Según el texto sobre Marx y Copérnico, ¿qué ocupaba el centro del universo para Copérnico?

====== Texto de origen ======

MARXISTAS
SOMOS TODOS
(Por
Atilio A. Boron, en su blog https://atilioboron.wordpress.com/)
Los trogloditas de la derecha argentina
quisieron descalificar a Axel Kicillof acusándolo de “marxista”. Este ataque
sólo revela el primitivo nivel cultural de sus críticos, ignaros de la historia
de las ideas y teorías científicas elaboradas a lo largo de los siglos.
Es obvio que en su inepcia desconocen que Karl Marx produjo una
revolución teórica de enormes alcances en la historia y las ciencias sociales,
equivalente, según muchos especialistas, a las que en su tiempo produjera
Copérnico en el campo de la Astronomía. Por eso hoy, sepámoslo o no (y
muchos no lo saben) todos somos copernicanos y marxistas, y quien reniegue de
esta verdad se revela como un rústico sobreviviente de siglos pasados y
huéfano de las categorías intelectuales que le permiten comprender al mundo
actual.
Copérnico sostuvo en su obra magna, La
Revolución de las Esferas Celestes, que era el sol y no la Tierra quien
ocupaba el centro del universo. Y además, contrariamente a lo que sostenía la
Astronomía de Ptolomeo, comprobó que nuestro planeta no era un centro inmóvil
alrededor del cual giraban todos los demás sino que ella misma se movía y
giraba. Recordemos las palabras de Galileo cuando los doctores de la
Inquisición le obligaron a retractarse de su adhesión a la teoría copernicana: ¡Eppur
si muove! , susurró ante sus censores que seguían ensañados con
Copérnico a más de un siglo de haber formulado su teoría.
Descubrimiento revolucionario pero no sólo en el terreno de la
Astronomía, toda vez ponía en cuestión cruciales creencias políticas de su
tiempo. Como lo recuerda Bertolt Brecht en su espléndida obra de teatro: Galileo,
la dignidad y sacralidad de tronos y potestades fue irreparablemente
menoscabada por la teorización del astrónomo polaco. Si con la teoría
geocéntrica de Ptolomeo el Papa y los reyes y emperadores eran excelsas figuras
que se empinaban en la cumbre de una jerarquía social en un planeta que era
nada menos que el centro del universo, con la revolución copernicana quedaban
reducidos a la condición de frágiles reyezuelos de un minúsculo planeta, que
como tantos otros, giraba en torno al sol.

====== Entradas ======

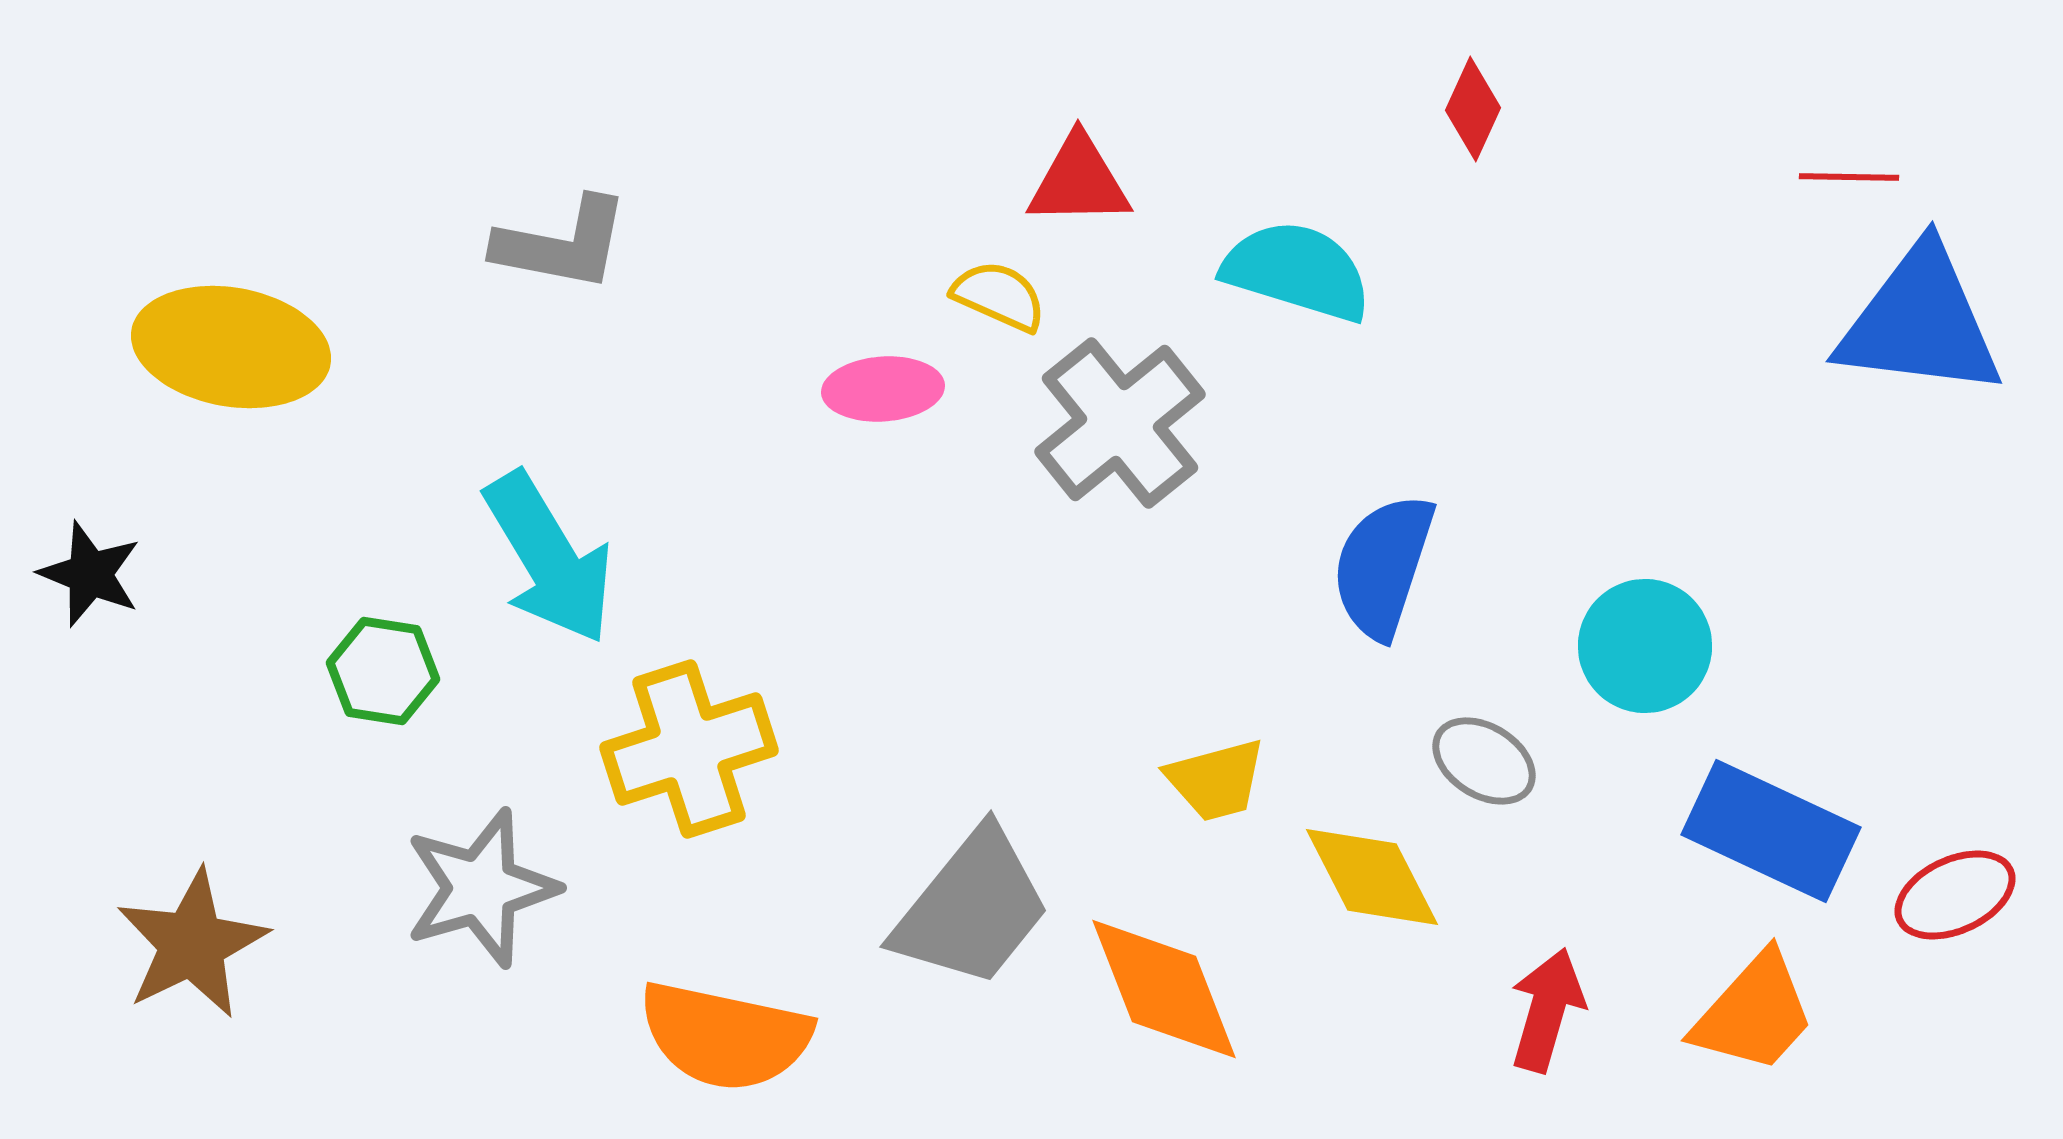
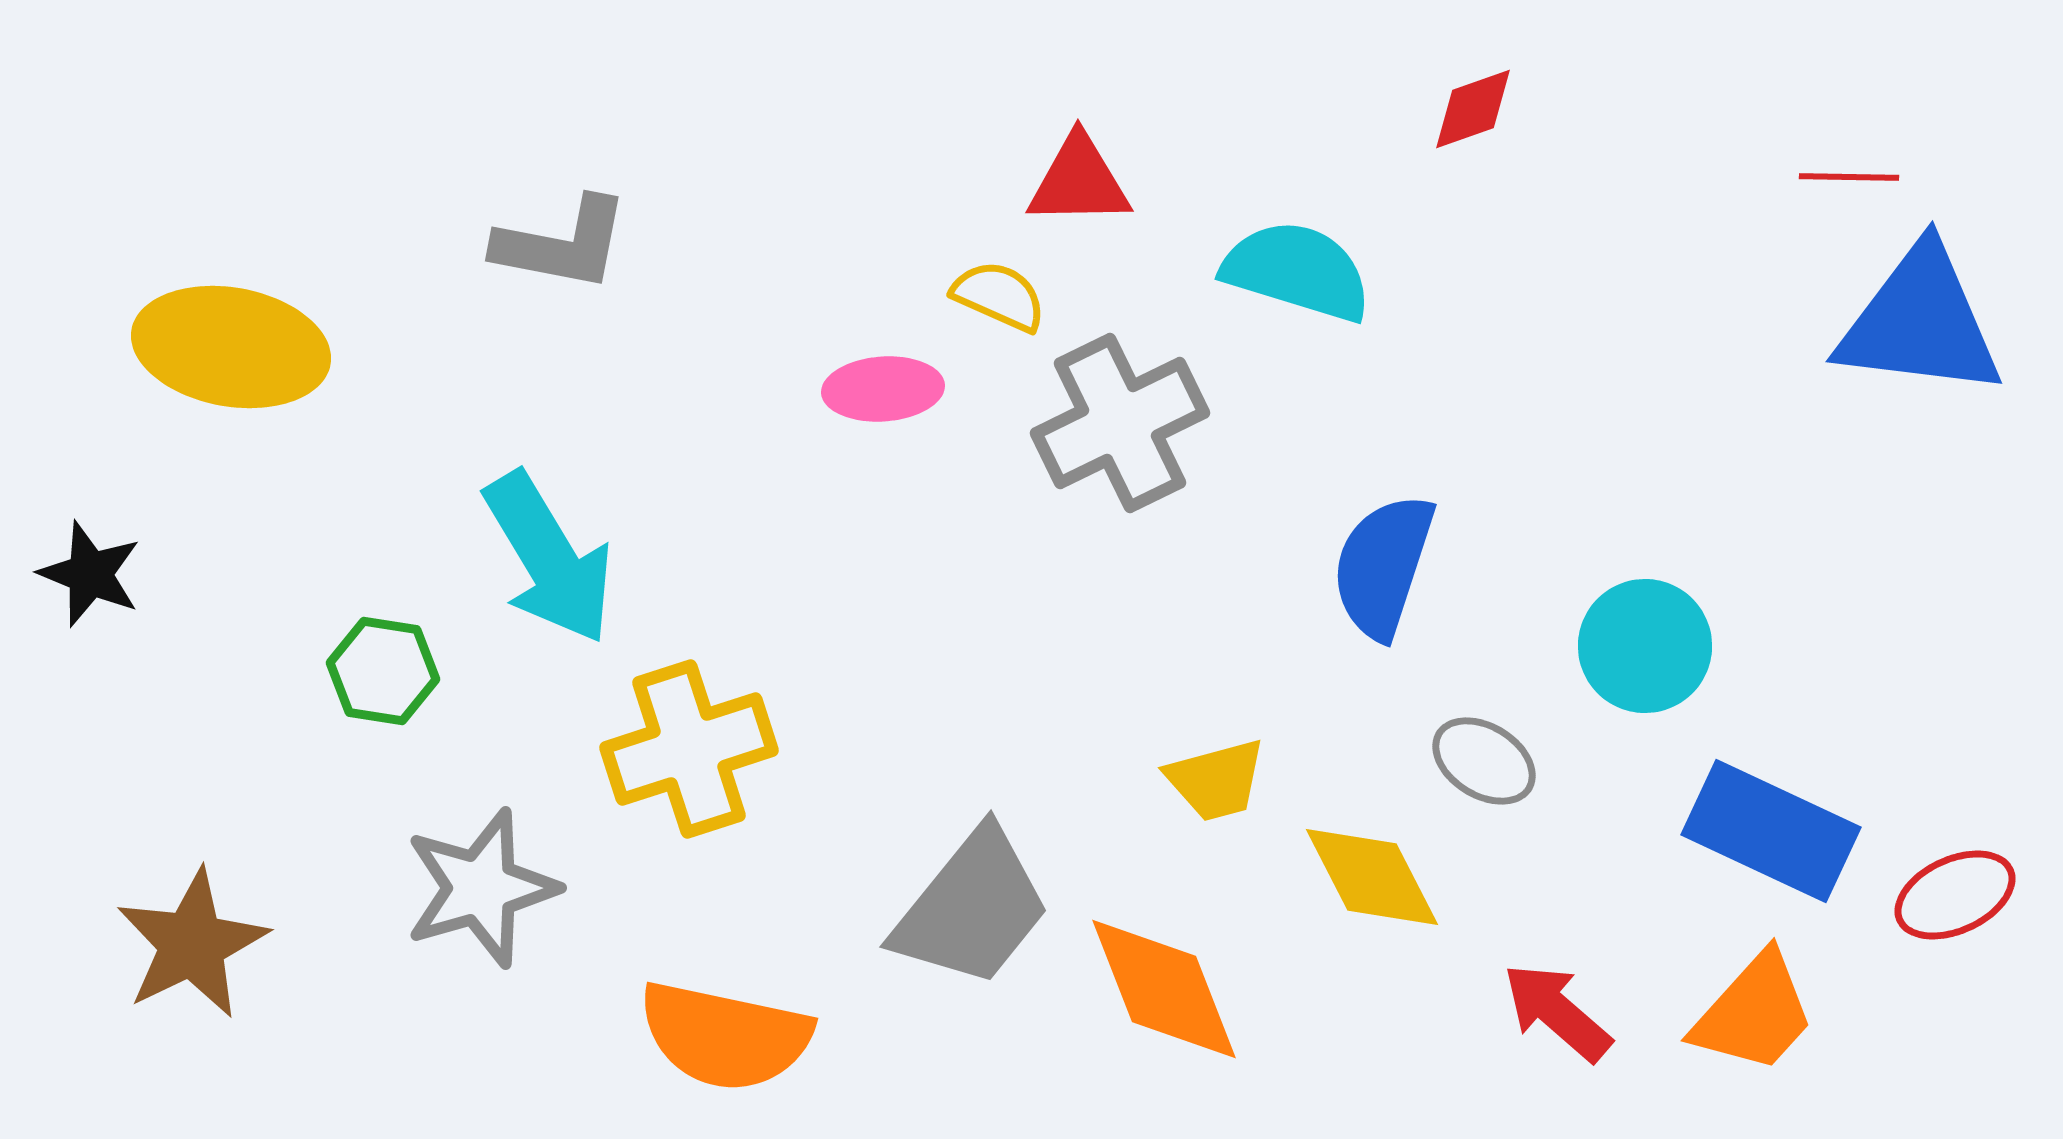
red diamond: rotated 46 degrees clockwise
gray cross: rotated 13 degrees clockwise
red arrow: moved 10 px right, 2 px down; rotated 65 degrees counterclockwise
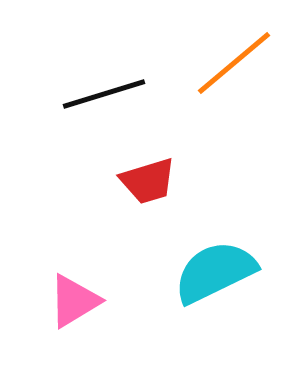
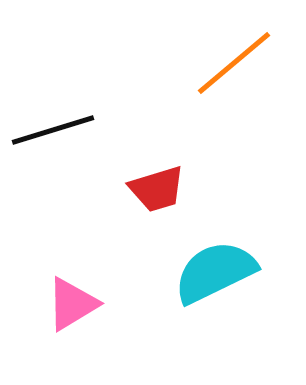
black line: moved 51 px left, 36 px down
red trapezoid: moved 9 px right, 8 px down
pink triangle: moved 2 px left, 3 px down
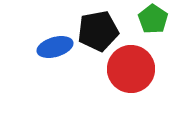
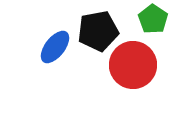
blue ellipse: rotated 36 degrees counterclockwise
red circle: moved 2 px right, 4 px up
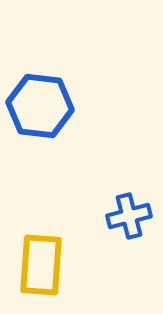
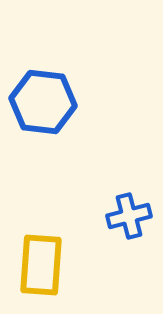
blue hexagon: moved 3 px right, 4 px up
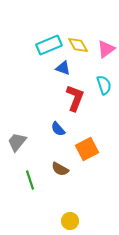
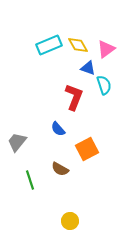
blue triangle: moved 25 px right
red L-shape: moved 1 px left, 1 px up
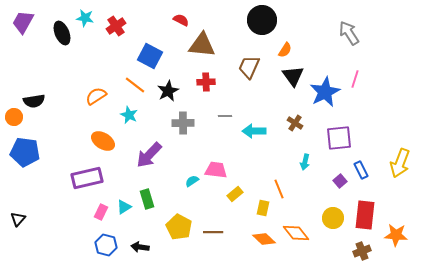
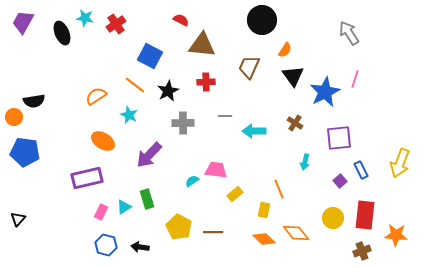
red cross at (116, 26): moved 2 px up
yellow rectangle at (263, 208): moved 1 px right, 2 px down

======

Respuesta: El sol, y no la Tierra.